--- RECORDED INFORMATION Enclosed Below ---

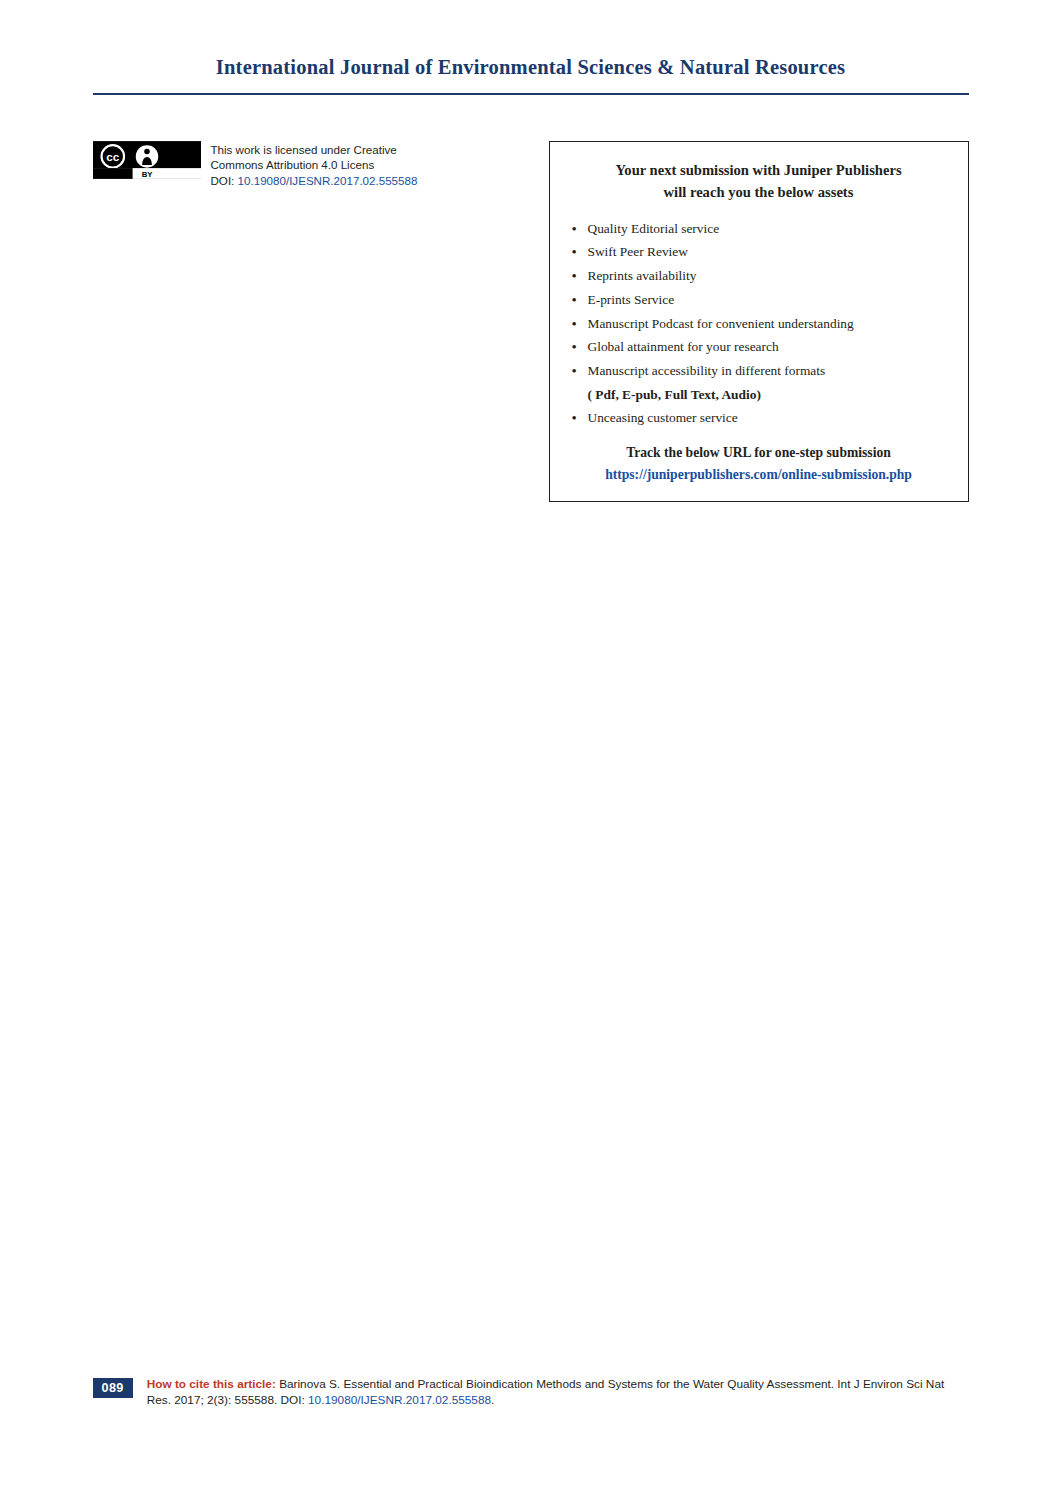International Journal of Environmental Sciences & Natural Resources
cc BY
This work is licensed under Creative
Commons Attribution 4.0 Licens
DOI: 10.19080/IJESNR.2017.02.555588
Your next submission with Juniper Publishers
will reach you the below assets
Quality Editorial service
Swift Peer Review
Reprints availability
E-prints Service
Manuscript Podcast for convenient understanding
Global attainment for your research
Manuscript accessibility in different formats
( Pdf, E-pub, Full Text, Audio)
Unceasing customer service
Track the below URL for one-step submission
https://juniperpublishers.com/online-submission.php
089
How to cite this article: Barinova S. Essential and Practical Bioindication Methods and Systems for the Water Quality Assessment. Int J Environ Sci Nat Res. 2017; 2(3): 555588. DOI: 10.19080/IJESNR.2017.02.555588.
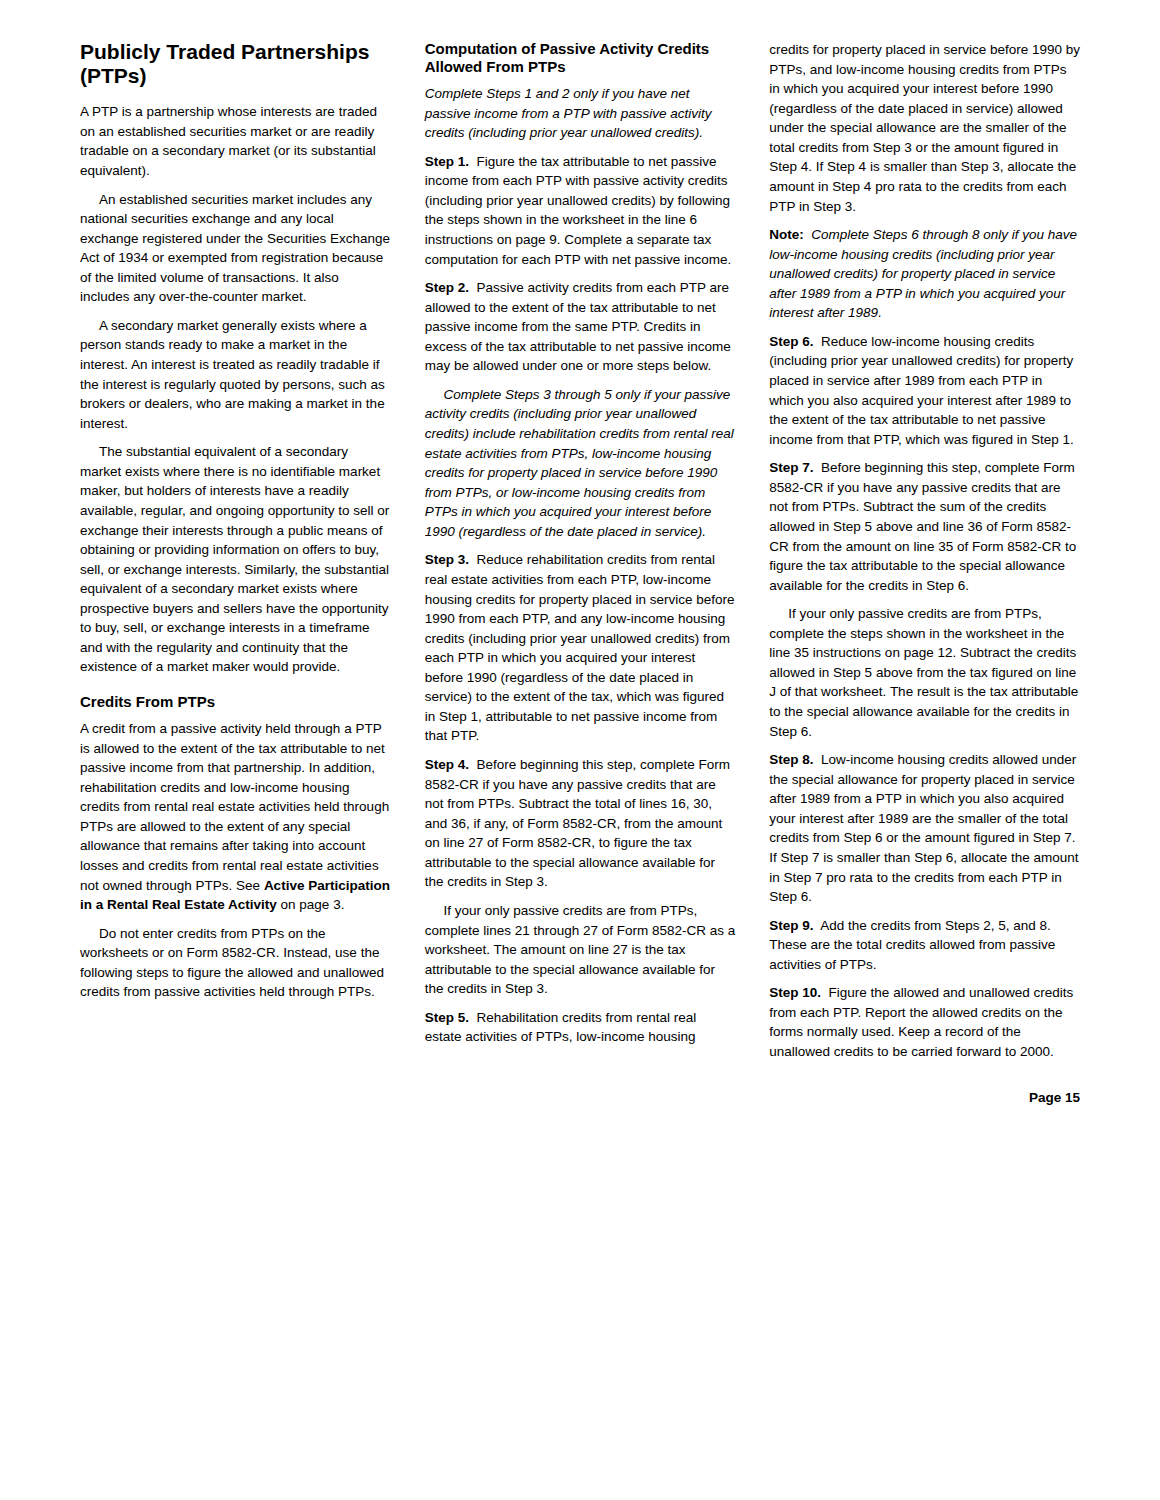Publicly Traded Partnerships (PTPs)
A PTP is a partnership whose interests are traded on an established securities market or are readily tradable on a secondary market (or its substantial equivalent).
An established securities market includes any national securities exchange and any local exchange registered under the Securities Exchange Act of 1934 or exempted from registration because of the limited volume of transactions. It also includes any over-the-counter market.
A secondary market generally exists where a person stands ready to make a market in the interest. An interest is treated as readily tradable if the interest is regularly quoted by persons, such as brokers or dealers, who are making a market in the interest.
The substantial equivalent of a secondary market exists where there is no identifiable market maker, but holders of interests have a readily available, regular, and ongoing opportunity to sell or exchange their interests through a public means of obtaining or providing information on offers to buy, sell, or exchange interests. Similarly, the substantial equivalent of a secondary market exists where prospective buyers and sellers have the opportunity to buy, sell, or exchange interests in a timeframe and with the regularity and continuity that the existence of a market maker would provide.
Credits From PTPs
A credit from a passive activity held through a PTP is allowed to the extent of the tax attributable to net passive income from that partnership. In addition, rehabilitation credits and low-income housing credits from rental real estate activities held through PTPs are allowed to the extent of any special allowance that remains after taking into account losses and credits from rental real estate activities not owned through PTPs. See Active Participation in a Rental Real Estate Activity on page 3.
Do not enter credits from PTPs on the worksheets or on Form 8582-CR. Instead, use the following steps to figure the allowed and unallowed credits from passive activities held through PTPs.
Computation of Passive Activity Credits Allowed From PTPs
Complete Steps 1 and 2 only if you have net passive income from a PTP with passive activity credits (including prior year unallowed credits).
Step 1. Figure the tax attributable to net passive income from each PTP with passive activity credits (including prior year unallowed credits) by following the steps shown in the worksheet in the line 6 instructions on page 9. Complete a separate tax computation for each PTP with net passive income.
Step 2. Passive activity credits from each PTP are allowed to the extent of the tax attributable to net passive income from the same PTP. Credits in excess of the tax attributable to net passive income may be allowed under one or more steps below.
Complete Steps 3 through 5 only if your passive activity credits (including prior year unallowed credits) include rehabilitation credits from rental real estate activities from PTPs, low-income housing credits for property placed in service before 1990 from PTPs, or low-income housing credits from PTPs in which you acquired your interest before 1990 (regardless of the date placed in service).
Step 3. Reduce rehabilitation credits from rental real estate activities from each PTP, low-income housing credits for property placed in service before 1990 from each PTP, and any low-income housing credits (including prior year unallowed credits) from each PTP in which you acquired your interest before 1990 (regardless of the date placed in service) to the extent of the tax, which was figured in Step 1, attributable to net passive income from that PTP.
Step 4. Before beginning this step, complete Form 8582-CR if you have any passive credits that are not from PTPs. Subtract the total of lines 16, 30, and 36, if any, of Form 8582-CR, from the amount on line 27 of Form 8582-CR, to figure the tax attributable to the special allowance available for the credits in Step 3.
If your only passive credits are from PTPs, complete lines 21 through 27 of Form 8582-CR as a worksheet. The amount on line 27 is the tax attributable to the special allowance available for the credits in Step 3.
Step 5. Rehabilitation credits from rental real estate activities of PTPs, low-income housing credits for property placed in service before 1990 by PTPs, and low-income housing credits from PTPs in which you acquired your interest before 1990 (regardless of the date placed in service) allowed under the special allowance are the smaller of the total credits from Step 3 or the amount figured in Step 4. If Step 4 is smaller than Step 3, allocate the amount in Step 4 pro rata to the credits from each PTP in Step 3.
Note: Complete Steps 6 through 8 only if you have low-income housing credits (including prior year unallowed credits) for property placed in service after 1989 from a PTP in which you acquired your interest after 1989.
Step 6. Reduce low-income housing credits (including prior year unallowed credits) for property placed in service after 1989 from each PTP in which you also acquired your interest after 1989 to the extent of the tax attributable to net passive income from that PTP, which was figured in Step 1.
Step 7. Before beginning this step, complete Form 8582-CR if you have any passive credits that are not from PTPs. Subtract the sum of the credits allowed in Step 5 above and line 36 of Form 8582-CR from the amount on line 35 of Form 8582-CR to figure the tax attributable to the special allowance available for the credits in Step 6.
If your only passive credits are from PTPs, complete the steps shown in the worksheet in the line 35 instructions on page 12. Subtract the credits allowed in Step 5 above from the tax figured on line J of that worksheet. The result is the tax attributable to the special allowance available for the credits in Step 6.
Step 8. Low-income housing credits allowed under the special allowance for property placed in service after 1989 from a PTP in which you also acquired your interest after 1989 are the smaller of the total credits from Step 6 or the amount figured in Step 7. If Step 7 is smaller than Step 6, allocate the amount in Step 7 pro rata to the credits from each PTP in Step 6.
Step 9. Add the credits from Steps 2, 5, and 8. These are the total credits allowed from passive activities of PTPs.
Step 10. Figure the allowed and unallowed credits from each PTP. Report the allowed credits on the forms normally used. Keep a record of the unallowed credits to be carried forward to 2000.
Page 15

--- End of Enclosed RECORDED INFORMATION ---

:: WORK TO BE COMPLETED ::
Exactly the lines from the start of the entries above through the line with "A secondary market generally" should be reproduced, and nothing else; drop the pictures.

:: TASK SOLUTION ::
International Journal of Environmental Sciences & Natural Resources
cc BY
This work is licensed under Creative
Commons Attribution 4.0 Licens
DOI: 10.19080/IJESNR.2017.02.555588
Your next submission with Juniper Publishers
will reach you the below assets
Quality Editorial service
Swift Peer Review
Reprints availability
E-prints Service
Manuscript Podcast for convenient understanding
Global attainment for your research
Manuscript accessibility in different formats
( Pdf, E-pub, Full Text, Audio)
Unceasing customer service
Track the below URL for one-step submission
https://juniperpublishers.com/online-submission.php
089
How to cite this article: Barinova S. Essential and Practical Bioindication Methods and Systems for the Water Quality Assessment. Int J Environ Sci Nat Res. 2017; 2(3): 555588. DOI: 10.19080/IJESNR.2017.02.555588.
Publicly Traded Partnerships (PTPs)
A PTP is a partnership whose interests are traded on an established securities market or are readily tradable on a secondary market (or its substantial equivalent).
An established securities market includes any national securities exchange and any local exchange registered under the Securities Exchange Act of 1934 or exempted from registration because of the limited volume of transactions. It also includes any over-the-counter market.
A secondary market generally exists where a person stands ready to make a market in the interest. An interest is treated as readily tradable if the interest is regularly quoted by persons, such as brokers or dealers, who are making a market in the interest.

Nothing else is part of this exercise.